Art, Politics, Martyrdom Part II (or, icons)
In our last post there was an attempt at covering a lot of ground as an intro to the generally complicated intersection of art, politics and martyrdom across cultures over time. To sum up: this series of posts started when I read Michael Rennier’s “Come Rack! Come Rope!” last year and was reminded of how incredibly nuanced the process of relating to martyrs/martyrdom actually is the modern world. Or any world, really.
Part I went on quite a bit about the martyrs themselves and how easy it is for them to disappear behind a symbol or idea (one that’s then often used by others for reasons innocent or nefarious), but the piece came to a close by vaguely referring to issues that pop up while thinking about other factors in the martyrdom besides the martyr him/herself – namely that other, essential participant: the one actually doing the deed.
Offenders
To say the issue of martyrdom, especially the act of veneration, comes with heavy cultural baggage is an understatement worthy an ancient Chinese(ish) curse, and one of the hardest things to work one’s way through is the subjectivity of the whole damn affair.
━━━
▸ ACTIVITIES
1. Duplicate the martyrdom post, starting with "Part I went" and going on through "whole damn affair.".
2. In the martyrdom post, which piece did the writer read last year that started the series?
3. Summarize the martyrdom post in two sentences.
The listing that comes next plays no role in this work.

▸ DATA EXTRACT
━━━
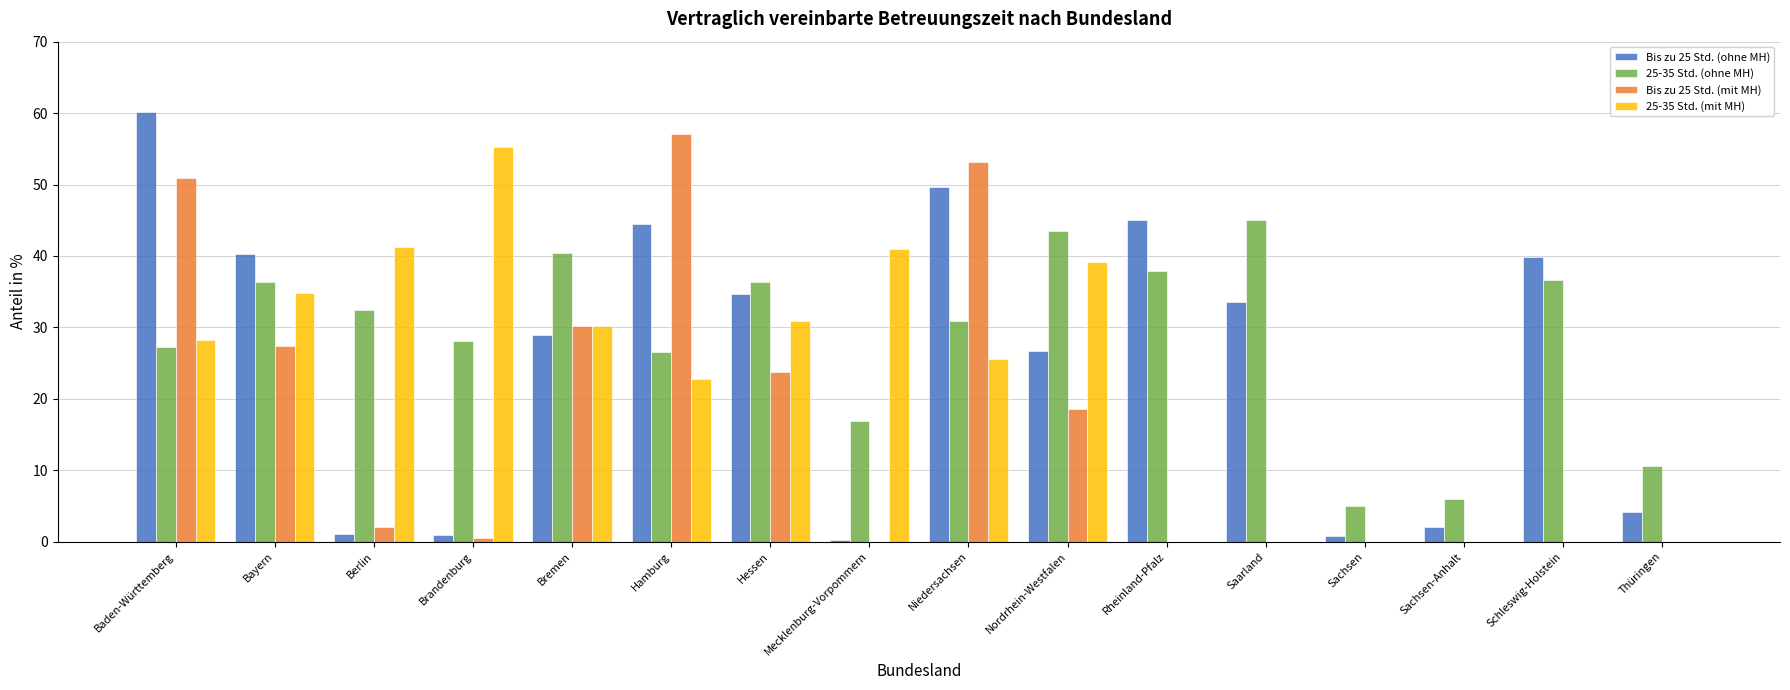

What is the maximum value for 25-35 Std. (mit MH)?

55.2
━━━
▸ RESPONSES PER TASK
1.
Part I went on quite a bit about the martyrs themselves and how easy it is for them to disappear behind a symbol or idea (one that’s then often used by others for reasons innocent or nefarious), but the piece came to a close by vaguely referring to issues that pop up while thinking about other factors in the martyrdom besides the martyr him/herself – namely that other, essential participant: the one actually doing the deed.
Offenders
To say the issue of martyrdom, especially the act of veneration, comes with heavy cultural baggage is an understatement worthy an ancient Chinese(ish) curse, and one of the hardest things to work one’s way through is the subjectivity of the whole damn affair.

2. Michael Rennier's "Come Rack! Come Rope!"

3. The post continues a series on how art, politics and martyrdom intersect across cultures, a series begun after reading Michael Rennier's "Come Rack! Come Rope!" and recalling how nuanced relating to martyrs is. Having covered in Part I how martyrs can vanish behind a symbol or idea, it turns to the one who carries out the act and notes that martyrdom, especially veneration, carries heavy cultural baggage and is deeply subjective.